Mark your calendar: August 21, 2017 will be the day of the great American eclipse, the first total solar eclipse visible in the continental US since 1979 and the first to cross both the Pacific and Atlantic coasts since 1918. The map above is a guide to this remarkable event.
It’s the work of Michael Zeiler, a technical writer at Esri, the GIS software company. Zeiler used Esri’s ArcGIS program to make the map, which you can explore and download on his website about the eclipse. Printed out, the map would be more than 10 feet long (and just 8 inches high). Zeiler says he was inspired by another long horizontal graphic he saw recently—a “tediously accurate” scale model of the Solar System, with the size of the Moon set at one pixel (if you want to see Uranus, you better get ready to scroll). “In the right map projection (Albers Conical), the 2017 path across the US was a pretty straight line, so this eclipse path lent itself to this kind of long narrow graphic one could scroll through horizontally,” Zeiler wrote in an email.

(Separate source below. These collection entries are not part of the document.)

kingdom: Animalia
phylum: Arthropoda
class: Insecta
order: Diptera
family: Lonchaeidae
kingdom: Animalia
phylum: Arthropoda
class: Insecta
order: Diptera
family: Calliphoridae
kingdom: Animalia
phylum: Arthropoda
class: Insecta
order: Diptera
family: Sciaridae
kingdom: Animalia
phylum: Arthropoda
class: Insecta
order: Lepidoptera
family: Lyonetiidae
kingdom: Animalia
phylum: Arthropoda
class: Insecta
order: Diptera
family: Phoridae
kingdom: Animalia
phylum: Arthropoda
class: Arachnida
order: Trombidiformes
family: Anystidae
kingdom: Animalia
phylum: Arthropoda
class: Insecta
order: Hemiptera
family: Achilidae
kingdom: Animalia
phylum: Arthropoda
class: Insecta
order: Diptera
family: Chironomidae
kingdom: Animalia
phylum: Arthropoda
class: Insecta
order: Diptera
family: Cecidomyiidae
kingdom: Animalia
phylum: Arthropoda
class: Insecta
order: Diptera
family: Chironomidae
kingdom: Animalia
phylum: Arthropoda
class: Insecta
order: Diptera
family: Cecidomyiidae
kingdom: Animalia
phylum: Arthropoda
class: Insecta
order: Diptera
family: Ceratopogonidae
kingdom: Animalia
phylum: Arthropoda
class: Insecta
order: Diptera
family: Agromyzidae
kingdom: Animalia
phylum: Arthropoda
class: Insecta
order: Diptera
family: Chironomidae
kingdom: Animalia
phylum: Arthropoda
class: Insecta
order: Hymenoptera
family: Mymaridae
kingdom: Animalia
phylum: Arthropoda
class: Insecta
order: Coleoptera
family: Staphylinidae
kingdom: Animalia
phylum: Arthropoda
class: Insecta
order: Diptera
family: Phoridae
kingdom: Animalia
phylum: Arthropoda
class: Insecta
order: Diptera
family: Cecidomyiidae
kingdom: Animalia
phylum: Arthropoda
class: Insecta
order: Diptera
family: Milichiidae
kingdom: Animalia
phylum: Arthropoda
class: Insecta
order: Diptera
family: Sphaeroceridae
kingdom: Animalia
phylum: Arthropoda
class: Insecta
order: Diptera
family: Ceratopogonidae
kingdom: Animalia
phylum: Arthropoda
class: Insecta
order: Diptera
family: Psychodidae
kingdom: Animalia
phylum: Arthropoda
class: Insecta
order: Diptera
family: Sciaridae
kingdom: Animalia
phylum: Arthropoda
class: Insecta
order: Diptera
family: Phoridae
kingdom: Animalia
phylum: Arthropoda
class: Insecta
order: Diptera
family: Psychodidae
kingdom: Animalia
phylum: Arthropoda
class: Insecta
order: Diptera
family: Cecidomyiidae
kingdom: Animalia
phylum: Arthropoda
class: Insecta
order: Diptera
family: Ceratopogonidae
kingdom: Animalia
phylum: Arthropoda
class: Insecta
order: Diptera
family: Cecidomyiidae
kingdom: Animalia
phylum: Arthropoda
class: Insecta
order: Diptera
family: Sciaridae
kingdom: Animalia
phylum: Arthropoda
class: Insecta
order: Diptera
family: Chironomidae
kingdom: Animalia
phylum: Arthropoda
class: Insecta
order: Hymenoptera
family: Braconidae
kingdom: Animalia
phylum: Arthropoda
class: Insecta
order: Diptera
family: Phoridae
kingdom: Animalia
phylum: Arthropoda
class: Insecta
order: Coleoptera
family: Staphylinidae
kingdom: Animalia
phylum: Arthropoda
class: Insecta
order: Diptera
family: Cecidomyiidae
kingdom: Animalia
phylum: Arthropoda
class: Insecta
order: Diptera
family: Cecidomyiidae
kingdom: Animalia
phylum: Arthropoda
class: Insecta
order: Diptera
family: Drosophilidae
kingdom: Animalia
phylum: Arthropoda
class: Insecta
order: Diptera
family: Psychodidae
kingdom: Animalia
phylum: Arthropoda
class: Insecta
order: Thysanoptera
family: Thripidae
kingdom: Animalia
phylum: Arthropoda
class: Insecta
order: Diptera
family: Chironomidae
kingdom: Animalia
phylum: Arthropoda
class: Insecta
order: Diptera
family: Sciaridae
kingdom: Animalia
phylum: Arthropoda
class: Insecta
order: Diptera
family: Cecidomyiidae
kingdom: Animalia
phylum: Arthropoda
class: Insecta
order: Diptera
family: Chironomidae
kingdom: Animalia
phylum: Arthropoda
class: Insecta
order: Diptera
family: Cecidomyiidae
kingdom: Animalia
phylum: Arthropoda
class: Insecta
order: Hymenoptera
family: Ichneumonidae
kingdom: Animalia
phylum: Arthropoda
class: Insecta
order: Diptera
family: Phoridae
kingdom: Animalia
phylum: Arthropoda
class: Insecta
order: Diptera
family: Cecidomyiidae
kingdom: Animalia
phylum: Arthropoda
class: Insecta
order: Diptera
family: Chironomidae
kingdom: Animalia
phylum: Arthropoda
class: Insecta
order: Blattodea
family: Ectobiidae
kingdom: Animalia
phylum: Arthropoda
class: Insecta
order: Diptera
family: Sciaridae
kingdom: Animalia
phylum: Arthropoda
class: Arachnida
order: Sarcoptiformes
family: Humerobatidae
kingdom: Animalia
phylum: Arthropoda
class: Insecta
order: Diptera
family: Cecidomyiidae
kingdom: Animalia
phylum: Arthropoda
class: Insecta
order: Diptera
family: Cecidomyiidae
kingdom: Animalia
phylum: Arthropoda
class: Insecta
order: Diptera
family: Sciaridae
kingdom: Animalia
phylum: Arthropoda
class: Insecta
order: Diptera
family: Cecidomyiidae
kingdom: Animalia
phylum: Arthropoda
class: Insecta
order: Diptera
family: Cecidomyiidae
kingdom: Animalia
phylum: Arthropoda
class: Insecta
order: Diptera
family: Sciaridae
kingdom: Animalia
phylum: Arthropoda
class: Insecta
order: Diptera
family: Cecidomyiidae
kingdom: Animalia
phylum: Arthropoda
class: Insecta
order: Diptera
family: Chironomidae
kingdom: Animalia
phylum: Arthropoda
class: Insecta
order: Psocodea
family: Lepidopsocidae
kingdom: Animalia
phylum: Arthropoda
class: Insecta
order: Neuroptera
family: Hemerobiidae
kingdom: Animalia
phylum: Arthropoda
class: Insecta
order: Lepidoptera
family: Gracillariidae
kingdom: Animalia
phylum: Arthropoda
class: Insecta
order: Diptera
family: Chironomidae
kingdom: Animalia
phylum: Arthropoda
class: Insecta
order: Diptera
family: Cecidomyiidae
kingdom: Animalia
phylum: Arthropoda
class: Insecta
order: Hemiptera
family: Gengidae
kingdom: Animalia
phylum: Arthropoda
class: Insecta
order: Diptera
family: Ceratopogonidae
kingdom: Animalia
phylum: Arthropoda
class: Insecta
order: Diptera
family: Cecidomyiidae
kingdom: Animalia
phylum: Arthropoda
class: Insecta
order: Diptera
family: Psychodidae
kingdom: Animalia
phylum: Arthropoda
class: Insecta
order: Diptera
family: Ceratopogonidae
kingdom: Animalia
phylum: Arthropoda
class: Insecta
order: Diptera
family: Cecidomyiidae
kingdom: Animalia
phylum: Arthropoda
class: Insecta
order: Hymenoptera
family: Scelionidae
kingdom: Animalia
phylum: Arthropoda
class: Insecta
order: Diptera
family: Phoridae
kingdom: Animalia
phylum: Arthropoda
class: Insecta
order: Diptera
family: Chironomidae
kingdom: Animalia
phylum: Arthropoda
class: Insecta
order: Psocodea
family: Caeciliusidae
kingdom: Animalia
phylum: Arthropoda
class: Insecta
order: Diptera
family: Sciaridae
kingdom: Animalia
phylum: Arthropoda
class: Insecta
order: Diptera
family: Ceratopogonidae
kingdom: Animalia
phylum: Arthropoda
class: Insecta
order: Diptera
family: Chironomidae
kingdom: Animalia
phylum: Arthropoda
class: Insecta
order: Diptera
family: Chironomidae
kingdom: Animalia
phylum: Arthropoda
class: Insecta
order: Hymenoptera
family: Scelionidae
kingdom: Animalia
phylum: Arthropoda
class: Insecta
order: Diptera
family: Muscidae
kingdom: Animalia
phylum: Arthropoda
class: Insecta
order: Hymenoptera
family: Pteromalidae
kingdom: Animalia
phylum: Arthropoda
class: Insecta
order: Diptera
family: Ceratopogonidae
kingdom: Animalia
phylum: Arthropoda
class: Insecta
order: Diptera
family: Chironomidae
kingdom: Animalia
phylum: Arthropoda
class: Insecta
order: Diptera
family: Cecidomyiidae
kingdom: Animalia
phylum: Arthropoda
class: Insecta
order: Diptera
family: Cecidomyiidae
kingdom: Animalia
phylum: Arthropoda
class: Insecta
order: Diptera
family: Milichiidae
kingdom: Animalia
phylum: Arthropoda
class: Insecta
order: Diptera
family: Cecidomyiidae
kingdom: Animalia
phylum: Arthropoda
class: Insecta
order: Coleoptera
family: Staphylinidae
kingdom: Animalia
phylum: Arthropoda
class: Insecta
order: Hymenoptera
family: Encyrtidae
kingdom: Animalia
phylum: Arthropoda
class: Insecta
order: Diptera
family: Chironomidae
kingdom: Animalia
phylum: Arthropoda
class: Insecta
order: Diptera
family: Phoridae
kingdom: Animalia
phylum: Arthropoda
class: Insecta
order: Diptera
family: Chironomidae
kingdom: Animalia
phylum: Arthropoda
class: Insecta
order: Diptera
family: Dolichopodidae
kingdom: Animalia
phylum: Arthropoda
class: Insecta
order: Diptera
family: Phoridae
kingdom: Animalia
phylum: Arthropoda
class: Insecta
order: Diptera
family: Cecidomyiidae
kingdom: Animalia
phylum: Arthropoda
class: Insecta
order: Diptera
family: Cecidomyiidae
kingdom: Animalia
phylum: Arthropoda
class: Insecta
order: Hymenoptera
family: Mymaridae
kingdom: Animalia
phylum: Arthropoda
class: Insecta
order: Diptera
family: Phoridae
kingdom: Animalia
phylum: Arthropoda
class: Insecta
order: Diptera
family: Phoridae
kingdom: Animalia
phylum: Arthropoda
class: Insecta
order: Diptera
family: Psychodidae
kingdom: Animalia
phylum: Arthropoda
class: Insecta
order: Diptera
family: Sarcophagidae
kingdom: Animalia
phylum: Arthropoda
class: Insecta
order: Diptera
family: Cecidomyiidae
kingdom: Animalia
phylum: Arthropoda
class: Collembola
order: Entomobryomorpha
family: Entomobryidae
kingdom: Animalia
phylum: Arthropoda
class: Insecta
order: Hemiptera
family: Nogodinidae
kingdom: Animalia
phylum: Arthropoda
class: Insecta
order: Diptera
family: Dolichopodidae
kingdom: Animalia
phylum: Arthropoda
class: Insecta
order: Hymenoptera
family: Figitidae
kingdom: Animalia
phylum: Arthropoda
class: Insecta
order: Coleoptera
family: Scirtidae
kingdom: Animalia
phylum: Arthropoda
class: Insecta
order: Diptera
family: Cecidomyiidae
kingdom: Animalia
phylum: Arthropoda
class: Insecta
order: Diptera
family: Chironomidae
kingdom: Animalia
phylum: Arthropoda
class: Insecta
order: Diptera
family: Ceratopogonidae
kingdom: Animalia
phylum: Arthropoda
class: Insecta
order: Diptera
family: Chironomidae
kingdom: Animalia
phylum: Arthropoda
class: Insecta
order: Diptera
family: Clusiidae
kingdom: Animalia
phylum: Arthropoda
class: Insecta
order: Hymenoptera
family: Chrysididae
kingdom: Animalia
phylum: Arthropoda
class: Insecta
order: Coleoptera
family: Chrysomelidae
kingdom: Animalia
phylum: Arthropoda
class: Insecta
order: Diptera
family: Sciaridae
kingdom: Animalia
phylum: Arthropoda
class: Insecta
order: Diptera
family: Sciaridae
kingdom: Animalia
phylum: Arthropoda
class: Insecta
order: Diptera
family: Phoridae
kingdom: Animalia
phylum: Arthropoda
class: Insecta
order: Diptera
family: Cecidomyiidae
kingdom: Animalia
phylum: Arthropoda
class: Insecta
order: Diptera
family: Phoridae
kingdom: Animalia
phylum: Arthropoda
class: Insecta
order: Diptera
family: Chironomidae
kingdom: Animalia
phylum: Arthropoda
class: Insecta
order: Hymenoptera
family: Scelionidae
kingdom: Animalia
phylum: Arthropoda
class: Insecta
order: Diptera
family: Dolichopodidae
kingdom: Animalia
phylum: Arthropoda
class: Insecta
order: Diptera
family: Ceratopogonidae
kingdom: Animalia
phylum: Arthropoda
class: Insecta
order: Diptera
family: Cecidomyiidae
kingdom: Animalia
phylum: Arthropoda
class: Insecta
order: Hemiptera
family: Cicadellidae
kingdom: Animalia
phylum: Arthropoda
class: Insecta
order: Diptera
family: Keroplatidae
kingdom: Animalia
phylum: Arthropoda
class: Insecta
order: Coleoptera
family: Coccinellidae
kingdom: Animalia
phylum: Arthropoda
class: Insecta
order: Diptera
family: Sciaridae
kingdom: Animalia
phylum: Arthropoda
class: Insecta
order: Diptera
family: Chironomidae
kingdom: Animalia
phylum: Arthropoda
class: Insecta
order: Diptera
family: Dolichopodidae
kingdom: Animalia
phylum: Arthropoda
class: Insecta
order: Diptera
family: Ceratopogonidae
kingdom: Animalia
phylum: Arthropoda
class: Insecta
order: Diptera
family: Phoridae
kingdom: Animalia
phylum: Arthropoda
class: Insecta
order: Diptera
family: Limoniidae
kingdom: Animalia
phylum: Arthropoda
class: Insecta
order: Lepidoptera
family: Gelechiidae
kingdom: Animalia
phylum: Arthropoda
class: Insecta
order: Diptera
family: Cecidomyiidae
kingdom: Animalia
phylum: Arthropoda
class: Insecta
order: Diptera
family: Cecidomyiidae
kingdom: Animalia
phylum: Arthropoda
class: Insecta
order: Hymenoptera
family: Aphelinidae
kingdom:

His map of the 2017 eclipse depicts the path of totality, the narrow band from Oregon to South Carolina in which the Moon will totally block out the Sun. It’s annotated with notes on the duration of the eclipse in different locations and speed of the Moon’s shadow as it moves across the Earth. Text boxes provide handy tips for viewing and photographing the eclipse (pro tip: set up a time-lapse shot to catch the landscape darkening and brightening again as the shadow passes).
“I’ve been an eclipse enthusiast since 1991,” Zeiler said. “I’ve seen 6 total solar eclipses and 3 annular solar eclipses.” He made his first eclipse map in 2009, based on a cruise he took to see a total eclipse in the South Pacific. Before 2017 rolls around, Zeiler plans to visit the Norwegian Arctic and Indonesia to see other eclipses. “It’s an addicting endeavor because 1) you get to see the most amazing sight in nature and 2) you inevitably travel to exotic locations you would never otherwise go,” he said.
If you live in the US, you don’t have to travel nearly as far to see the 2017 eclipse, and you have almost three years to prepare. There’s really no excuse for missing it, but if you do, for whatever lame reason, there’s another total solar eclipse coming to the US in 2024, and five more by 2078.